Friday, December 5, 2014

How We Learn: The Surprising Truth About When, Where, and Why It Happens

This book review originally appeared as part of the December 4 SAIS eNewsletter

If you were to put the major influences on how our brains developed in terms of shaping the way we learn onto a timeline, the first million-or-so years would consist of two main contributors: the search for food and the unending desire to survive. It is only in the last few thousand years that more ephemeral influences have begun to impact the way our brains adapt for learning. It is only in the last few hundred years that we as a species have put an edifice of education of our own creation around what we perceive to be the way we learn. 

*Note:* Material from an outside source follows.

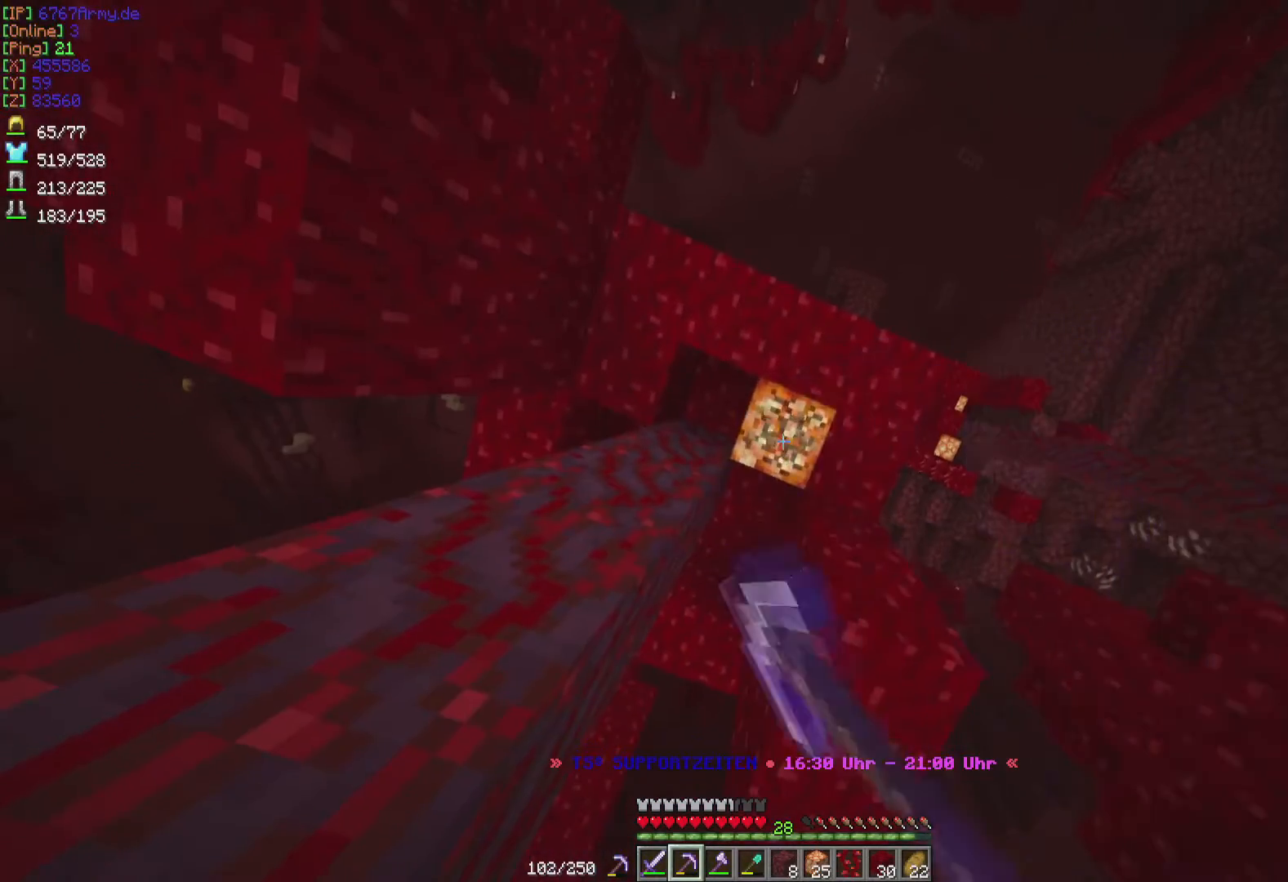
{"keys": [], "mouse": ["left"], "events": []}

The problem with this, says Benedict Carey, a New York Times science reporter and author of the book, How We Learn: The Surprising Truth About When, Where, and Why It Happens, is that this artifice of education often ignores all of the ways the brain really learns. What we’ve been taught about studying, practicing, and solving limits our ability to make learning last. Carey offers concrete strategies to capitalize on the first million years of brain development - that which made us hyper-aware of our surroundings, intent on finishing a project because of the need to accomplish a goal, or perceiving multiple factors at once to inform our next move. He accomplishes this by offering up a plethora of meta-research, experiments, personal anecdotes, and even puzzles to bring his points home. In fact, this is one of the more appealing aspects of the book - if you are looking for a relatively concise compilation of major research on the brain, memory, forgetting, and learning, How We Learn is an excellent resource. 

How We Learn, through Carey’s organization of the research, provides for the layperson an accessible and comprehensive account of the science behind learning. He divides his narrative into four main parts. In part one, he brings everyone up to speed on the biology of learning and the role that forgetting plays in how we learn. A little forgetting is good because it means you work the memory muscle when you need to recall something. Part two focuses on the retention of knowledge and builds on the memory theme by delving into the relationship of learning in different contexts to aid in retrieval of information, spaced learning or knowing when to start studying, and self examination as an active means of study. Part three discusses the best way to solve more complex problems and it is in this section of the book, where Carey’s best work lies. He does a masterful job of articulating the steps involved in the “Insight Experience” (p. 114), the power of percolation around a problem, and “interleaving” or mixed-up practice (p. 171). Finally, part four introduces the intriguing realm of perceptual learning modules as a means to “supplement experience” (p. 186) and dutifully outlines the importance of sleep in consolidating learning across modes, physical and/or mental. 

While Carey does an excellent job compiling interesting studies and organizing research on learning into categories that make sense, the outcomes of that research and how he proposes we use them practically are not really new news. For example, Carey’s insight about spacing study sessions over multiple days to make your mind work harder to recall information is, essentially, our teachers’ admonition to study a little at a time. His advice about taking a break and distracting yourself when stumped on a problem in order to capture that a-ha! moment when you return to work is essentially like taking a coffee break in the faculty room. His point about using multiple choice testing to force the brain to eliminate bad choices and “tune it” towards the right one is essentially every high school junior’s primary strategy going into the SAT. This is not to say these are not important points to keep in mind and understand as teachers, because they are. But for the most part, educators who are focused on best practices, research, and influential trends on education will not find any groundbreaking ideas in this book. However, it could be a great resource for new teachers, inquisitive and committed parents, and students who, in Carey’s words, may need to “broaden the margins” (p. xi) and give themselves a break every once in a while.